FP16 vs FP32

Why is FP16 much slower than FP32 on tx2
cuda 10.0
I’ve done the following, but nothing works

I need help

sudo nvpmodel - m 0
sudo ./ jetson_clocks .SH

code like this

#include <stdio.h>
#include <iostream>
#include "cuda.h"
#include "cuda_fp16.h"

inline
cudaError_t checkCuda(cudaError_t result)
{
    if (result != cudaSuccess) {
        fprintf(stderr, "CUDA Runtime Error: %s\n", cudaGetErrorString(result));
    }
    return result;
}

#define ITER 100

__global__ void load(float2 *floating, half2 *halving)
{
    const int idx = blockDim.x*blockIdx.x+threadIdx.x;
    floating[idx] = (float2){1.5f, 1.5f};
    halving[idx] = __floats2half2_rn(1.5f, 1.5f);
}

__global__ void addh(half2 *halving)
{
    const int idx = blockDim.x*blockIdx.x+threadIdx.x;
    for(int i=0; i<100; i++)
        halving[idx] = __hadd2(halving[idx], halving[idx]);
}

__global__ void addf(float2 *floating)
{
    const int idx = blockDim.x*blockIdx.x+threadIdx.x;
    for(int i=0; i<100; i++)
    {
        floating[idx].x = floating[idx].x + floating[idx].x;
        floating[idx].y = floating[idx].y + floating[idx].y;
    }
}

int main()
{
    const int blockSize = 512;
    const int n = 1024*100 * blockSize;
    
    float2 *floating;
    checkCuda(cudaMallocManaged(&floating, sizeof(float2)*n));

    half2 *halving;
    checkCuda(cudaMallocManaged(&halving, sizeof(half2)*n));

    cudaEvent_t start, stop;
    float kernel_time;
    cudaEventCreate(&start);
    cudaEventCreate(&stop);

    load<<<n/blockSize, blockSize>>>(floating, halving);

    checkCuda(cudaDeviceSynchronize());

    cudaEventRecord(start,0);
    for(int i=0; i<10; i++)
    {
        addh<<<n/blockSize, blockSize>>>(halving);
        //addh<<<1, 512>>>(halving);
    }
    cudaEventRecord(stop,0);
    cudaEventSynchronize(stop);
    cudaEventElapsedTime(&kernel_time, start, stop);
    std::cout << "Half : " << kernel_time/1 << " ms" << std::endl;
    
    cudaEventRecord(start,0);
    for(int i=0; i<10; i++)
    {
        addf<<<n/blockSize, blockSize>>>(floating);
        //addf<<<1, 512>>>(floating);
    }
    cudaEventRecord(stop,0);
    cudaEventSynchronize(stop);
    cudaEventElapsedTime(&kernel_time, start, stop);
    std::cout << "Float : " << kernel_time/1 << " ms" << std::endl;

    checkCuda(cudaDeviceSynchronize());

    checkCuda(cudaFree(floating));
    checkCuda(cudaFree(halving));
}

It is advantageous to ask questions about the Jetson TX2 in the sub-forum dedicated to it: [url]https://devtalk.nvidia.com/default/board/188/jetson-tx2/[/url]

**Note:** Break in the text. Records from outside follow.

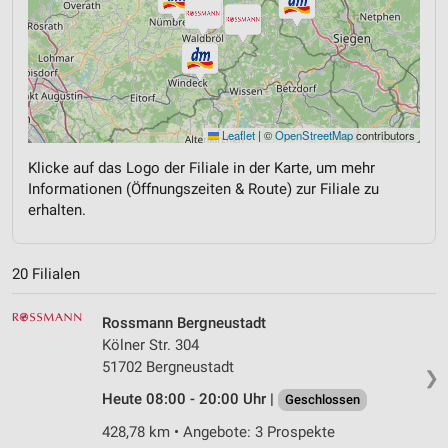
Leaflet
|
©
OpenStreetMap
contributors
Klicke auf das Logo der Filiale in der Karte, um mehr
Informationen (Öffnungszeiten & Route) zur Filiale zu
erhalten.
20 Filialen
Rossmann Bergneustadt
Kölner Str. 304
51702 Bergneustadt
❯
Heute 08:00 - 20:00 Uhr |
Geschlossen
428,78 km • Angebote: 3 Prospekte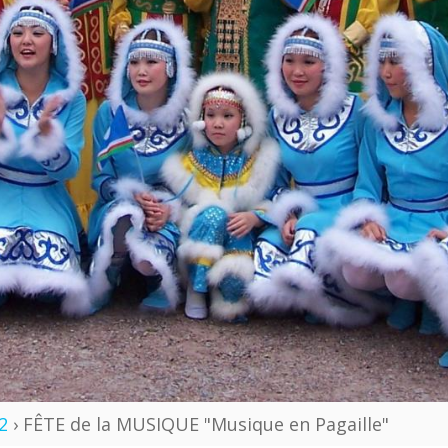
2
› FÊTE de la MUSIQUE "Musique en Pagaille"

From what I understand, the Jetson TX2 uses a Pascal-architecture GPU (compute capability 6.2), and therefore has low throughput for FP16 operations, specifically 1/64 the FP32 throughput. In the Pascal family, only the P100 part (compute capability 6.0) features full FP16 throughput.

According to the CUDA Programming Guide section 5.4.1, the Pascal GPU in the Jetson TX2 with compute capability 6.2 should have full throughput for FP16 instructions (i.e same throughput as FP32 instructions, but able to handle two operations per instruction; 2-way SIMD).

[url]Programming Guide :: CUDA Toolkit Documentation

How are you compiling the code? (What is your exact compile command line?)
How are you running the code? (What is your exact execution command line?)
What is the exact output generated when you run it on your TX2?
Which Jetpack is installed on your TX2?

I solved this problem because I used the debug compile parameter。